11th Circuit: Alabama law appointing guardians ad litems for fetuses is unconstitutional

07/01/2021, Litigation, Bypass of Parental Input into Abortion - Minor

The 11th Circuit has held unconstitutional an Alabama law permitting courts to appoint a guardian ad litem for a fetus when a minor seeks to bypass the state’s parental consent requiement for an abortion.  Under the Alabama law, such a GAL can cross-examine the minor, subpoena witnesses, push for a delay in the hearing, and appeal a decision allowing the minor to bypass parental consent. 

 

Affirming the reasoning of the district court, the 11th Circuit distinguished laws providing for appointment of a GAL for a minor since GALs for a minor might or might not oppose the petition but the GAL for the fetus definitely will (and the 11th Circuit also has said that GALs for the minor who oppose petitions may be acting contrary to their proper role for a variety of reasons).  The court explained that

 

[A]ppointing a guardian ad litem under Rule 17(c)—say, for an ‘infant unborn’ at the center of a marital and associated custody dispute—might in some circumstances be constitutional; if it is, it is not necessarily true that appointing a guardian ad litem for a fetus in a bypass procedure, under § 26-21-4(j), is likewise constitutional.
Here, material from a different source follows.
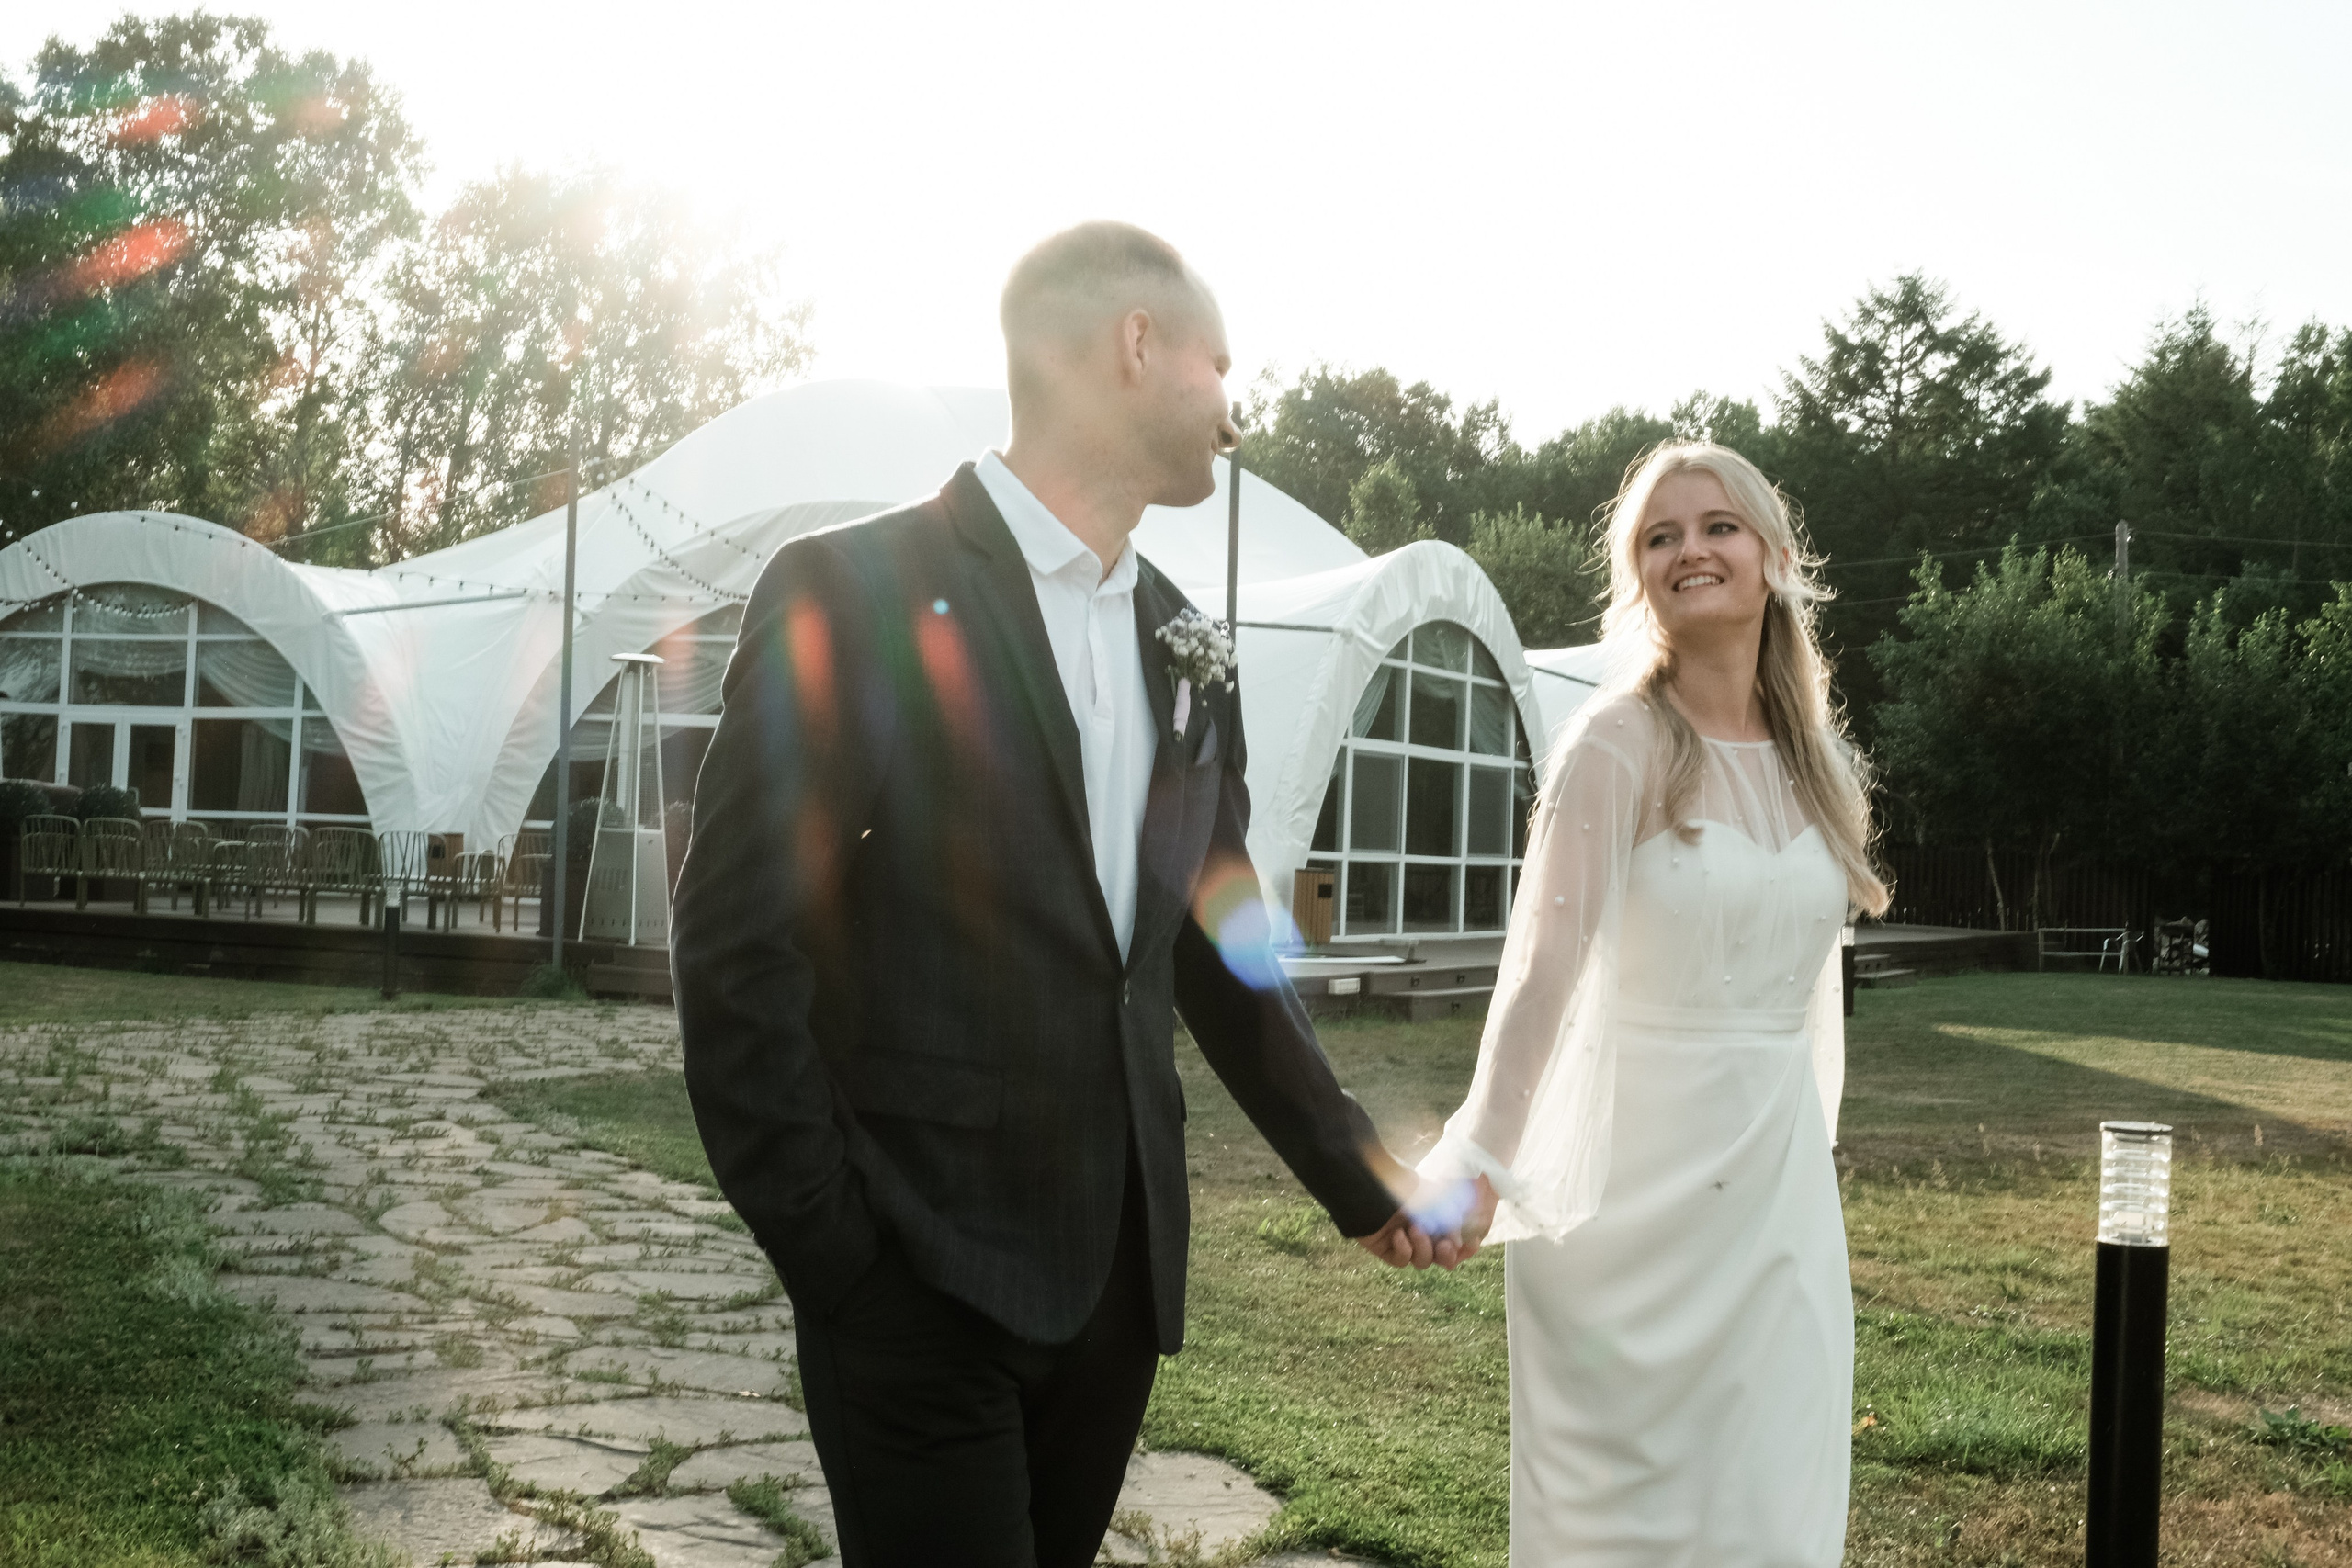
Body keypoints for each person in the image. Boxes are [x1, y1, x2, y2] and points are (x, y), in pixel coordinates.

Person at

With respect to § 26-21-4(j), the alleged undue burden stems from the degree to which the guardian ad litem provision interferes with the bypass process; its role in the statutory scheme, more than anything else, gives rise to the argument that it is unconstitutional.

 

The court then held that the participation of the GAL for the fetus “significantly erodes the confidentiality and anonymity that bypass proceedings demand”, especially given the GAL’s ability to subpoena other parties, and therefore it constituted an undue burden on the minor’s rights.  It added that

 

[T]he Attorney General and the District Attorney have not explained (in the district court or on appeal) how the challenged provisions “offer pregnant minors any kind of guidance or assistance.” RHS II, 268 F. Supp. 3d at 1282.  Like the district court, we do not see how these provisions “might be designed to serve the Legislature’s goal of ‘provid[ing] guidance and assistance to minors who find themselves in the unfortunate position of having to make [an abortion] decision.’” Id. (quoting § 26-21-1(f)). Furthermore, as the district court explained, there is no indication that the prior judicial-bypass procedures—which were in place for over 20 years—were deficient or led to uninformed bypass decisions.